Species of gastropod

Calliclava aegina is a species of sea snail, a marine gastropod mollusk in the family Drilliidae.

==Description==
The length of the shell attains 13 mm, its diameter 4.8 mm.

(Original description) The brownish shell is pale on the early whorls, with a whitish glaze and polished. The shell is acute, except for the apex of the protoconch, which is flattened. The protoconch is smooth and polished. It contains two whorls, the second sharply keeled and passing gradually into the sculpture of the subsequent 8½ whorls. The suture is strongly appressed behind the concave arcuately striated anal fasciole. The axial sculpture shows (on the body whorl 10) prominent protractive ribs extending from the fasciole to the succeeding suture on the spire and somewhat over the periphery on the body whorl. These ribs are knob-like and prominent on the periphery and rapidly diminish forward. The incremental sculpture is faint. The spiral sculpture begins on the early whorls with about four faint striae which grow sharper on the later whorls which carry four or five grooves with wider flattish interspaces between the periphery and the succeeding suture, with on the later whorls sometimes one or two on the anal fasciole. On the body whorl there are 16 or more in all.
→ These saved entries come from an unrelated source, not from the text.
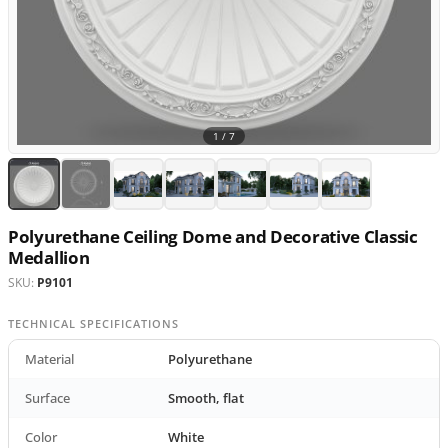
1 /
7
Polyurethane Ceiling Dome and Decorative Classic
Medallion
SKU:
P9101
TECHNICAL SPECIFICATIONS
Material
Polyurethane
Surface
Smooth, flat
Color
White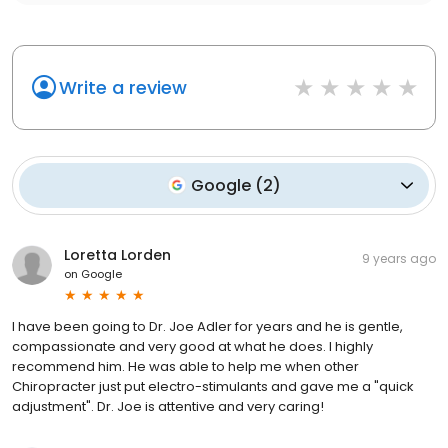
Write a review
Google
(
2
)
Loretta Lorden
9 years ago
on
Google
I have been going to Dr. Joe Adler for years and he is gentle,
compassionate and very good at what he does. I highly
recommend him. He was able to help me when other
Chiropracter just put electro-stimulants and gave me a "quick
adjustment". Dr. Joe is attentive and very caring!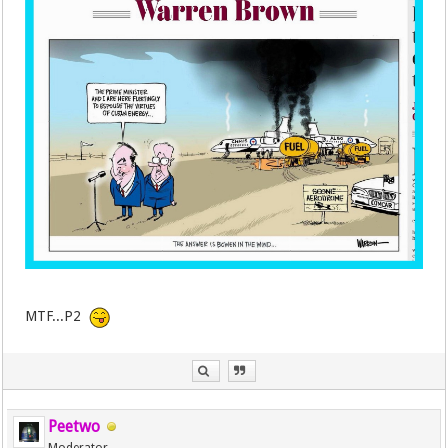
MTF...P2
Peetwo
The last rib on the body whorl is more swollen than the others and usually darker in color. The aperture is narrow. The outer lip is thin, sharp, produced, smooth internally with a deep rounded anal sulcus close to the suture with a heavy lump of callus on the side of the body. The inner lip has a rather thick callus with a raised edge extending to the end of the columella. The siphonal canal is short, wide, deeply cut, with a small keel bordering the posterior edge of the siphonal fasciole. The operculum is dark brown.

==Distribution==
This marine species was found off Agua Verde Bay, Gulf of California, Western Mexico.